Data Management Threshold Concepts

We’ve been going through the new ACRL “Framework for Information Literacy for Higher Education” recently at work. This document discusses ways to teach students how to search and understand information resources, framing critical skills as “threshold concepts”. While the Framework itself is interesting, I’m really intrigued by the idea of a threshold concept and wonder if there are any threshold concepts for data management.

For those unfamiliar with the term, a “threshold concept” is an idea that, once understood, completely reframes the way you view a topic. It’s like seeing a hidden image in that it’s very difficult to un-see the image afterward. Threshold concepts are so fundament to understanding that it’s actually necessary to understand the concept in order to progress in the field.

Let’s look at the ACRL Framework to better understand how such concepts work. The six concepts are:

  • Authority is Constructed and Contextual
  • Information Creation as a Process
  • Information Has Value
  • Research as Inquiry
  • Scholarship as Conversation
  • Searching as Strategic Exploration

If you understand these concepts, you’ll easily see, for example, why a scholarly article may be an appropriate source for one research project while a blog post would be better for a different project, depending on the topic. Or why searching doesn’t always turn up the content you are looking for on the first try. Etc.

This blog post is not about the new Framework, but rather how the Framework challenged me to think about what the threshold concepts are for data management. Taking a stab at it (directly cribbing from the Framework), I have three ideas:

  • Data is Contextual
  • Data Management is a Process
  • Data Has Value

Let’s look at these individually to get into what I mean in each case.

First, data is contextual. That means that data never exists independently of the information about how it was acquired and processed. Just like a chemist records notes about her data in a lab notebook, so should any dataset come with enough documentation to be understood by someone who is not the dataset creator. Without this extra information, the data is practically useless.
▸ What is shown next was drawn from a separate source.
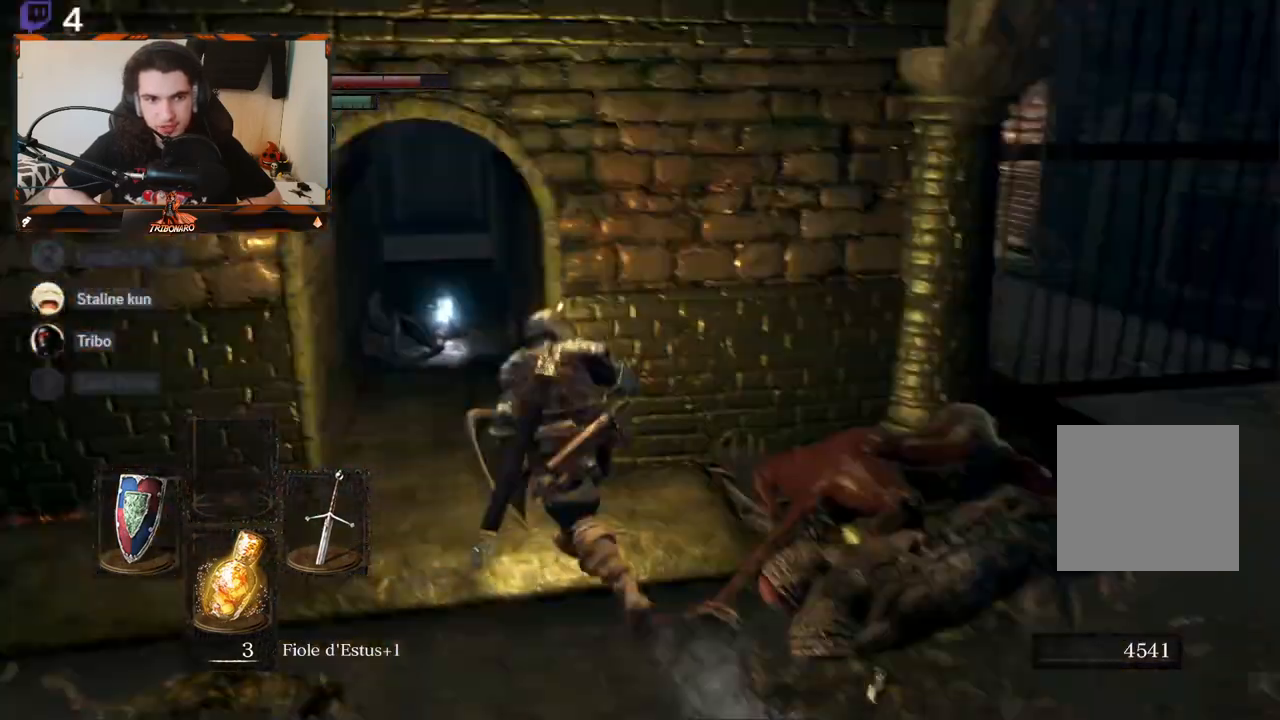
{"buttons": ["B"], "left_stick": "up", "right_stick": "up", "events": [[333, "left_stick", "up"], [483, "right_stick", "up"]]}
Second, data management is a process. It’s not something that you do once and are done with forever. It’s a process by which you take better care of your data continually over time. That doesn’t mean that it’s incredibly difficult. Rather, it’s like doing regular preventative maintenance to avoid disaster.

Third, data has value. This is something that many researchers are currently grappling with due to new data sharing requirements. If you can understand that your data has value, you can see how published data adds richness to an article, why data should be preserved after the end of a project, and why other researchers might want to use your data (hint: it’s valuable!).

These three ideas are by no means the final say on threshold concepts in data management, only my initial ideas. I’m still mulling them over (for example, I’m wondering if “data is contextual” and “data has value” are truly independent concepts) and trying to figure out if there are more concepts in this field.

I would love to hear other people’s ideas about threshold concepts in data management. Has anyone had an “aha!” moment about something that really affected the way they think about data management? Let me know!